Dans ton message, Cyrano, je trouve que tu (re-re-re-)poses une question légitime:
a écrit :
-L'espèce humaine, ce sont des hommes, des femmes, des individualités. Après le monde physique, après le déroulement de l'histoire, ne pourrait-on pas trouver des lois qui font l'histoire d'un individu ?
Harpo, faisant écho à cette question, écrivait :
-Le matérialisme historique permet de comprendre l'histoire et d'agir sur celle-ci de façon consciente. Il manque son équivalent dans le domaine de l'individu.
Soit.
Mais tu emploies selon moi de mauvais arguments:
a écrit :
Quoi ? On pourrait faire des choses à l'insu de notre plein gré ? Alors là, ça interpelle notre superbe à nous, êtres langagiers.
Le parallèle avec le marxisme et sa conception de l'histoire s'imposait presque de soi-même. Et on ne pouvait résister au plaisir de citer la célibrissime préface de Marx dans la "Contribution à la critique de l’économie politique" :"Dans la production sociale de leur existence, les hommes entrent en des rapports déterminés, nécessaires, indépendants de leur volonté."

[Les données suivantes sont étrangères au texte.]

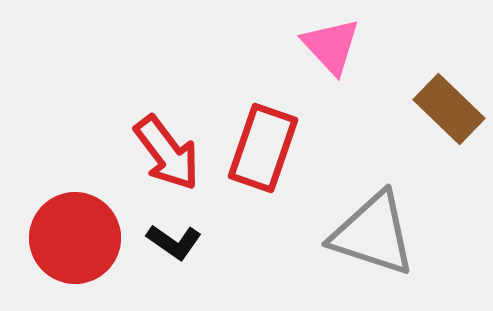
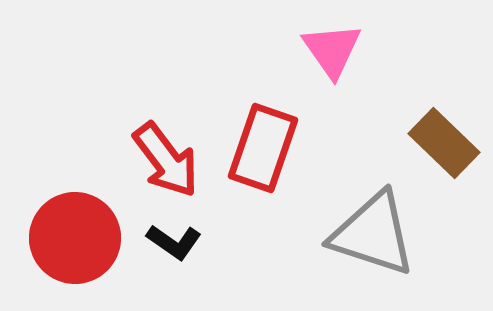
pink triangle: moved 1 px right, 4 px down; rotated 8 degrees clockwise
brown rectangle: moved 5 px left, 34 px down
red arrow: moved 1 px left, 7 px down
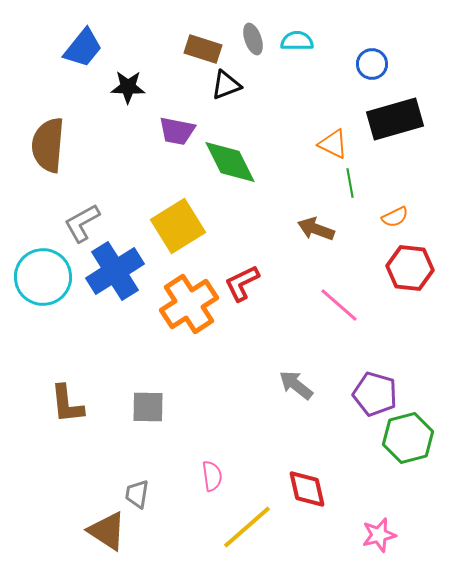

Le parallèle, pour ce qui nous occupe, n'est qu'à moitié justifié. Dans le cas du marxisme, on peut très bien décomposer, à l'état "élémentaire" les rapports entre un homme et son voisin, ce qui va donner, au niveau de la société des rapports "indépendants de la volonté" des hommes, et en partie devenus inconscients, donc puisque sans rapport avec leurs actes de tous les jours. Mais les actes élémentaires sont connus. Par exemple, un capitaliste va tenter de maximiser son profit individuel. En faisant ça, il va en fait participer à la marche globale de la société, et donc à des processus globaux , des lois économiques ou historiques (par exemple la baisse tendancielle du taux de profit ou le déclenchement de crises).
Pour ce qui est de la psychanalyse, il y a des concepts qu'on a du mal à toucher du doigt. Ce sont des sortes d'hypothèses de travail. Le "moi", le "surmoi", le "phallus", ne sont pas la résultante de choses "élémentaires" que l'on peut décrire. Ce qui est gênant, dans ces notions, ce n'est pas l'inconscient en soit, que les hommes fassent des choses "à l'insu de leur plein gré". Ce qui est gênant, pour le moment dans cette discussion, c'est qu'on n'arrive pas à être précis sur les liens entre des concepts de travail Freudiens et la réalité. Note d'ailleurs que les phénomènes mis en évidences par les neurosciences qu'avance Canardos impliquent également que "nous faisons des choses à l'insu de notre plein gré". Personne ne conteste vraiment ça. Le problème n'est pas à ce niveau.
Neurosciences/Psychanalyse
Pour l'instant, de ce que je comprends, les neurosciences se situent à un niveau différent de ce que tu cherches. C'est un problème de complexité. On peut décrire des tas de phénomènes au niveau "élémentaire" dans le cerveau. Mais avant d'arriver à en tirer ce qui compose la personnalité de quelqu'un, par exemple, on sent bien que ce n'est pas demain la veille. Ce n'est pas parce que cette personnalité n'est pas la conséquence de ces phénomènes. C'est parce que leur complexité empêche qu'on les regarde à un niveau élémentaire, et qu'on en déduise un comportement global. Alors, on se situe directement à un niveau global, et on fait avec ce qu'on a à ce niveau: la parole, l'histoire personnelle de l'individu, etc... Tout ça est très bien. C'est ce que fait Freud, en quelque sorte.
Mais...
Mais tout ça ne dispense pas, quand on en est là, de vérifier que les concepts qu'on introduit ne sont pas sans rapport avec la réalité. On peut revenir au parallèle avec le marxisme. Ce qu'a montré Marx, par exemple, c'est que certains philosophes qui l'ont précédé, les idéalistes, se sont totalement fourvoyés sur les concepts qu'ils utilisaient pour décrire la société (pourtant, eux aussi le faisaient de manière globale, au moins pour certains). Ils avaient des notions, des concepts, qui finalement n'étaient pas relevant.
J'aimerais donc qu'on y revienne, et qu'on examine ces concepts un peu plus, en les mettant en parallèle avec des faits, comme on avait commencé à le faire.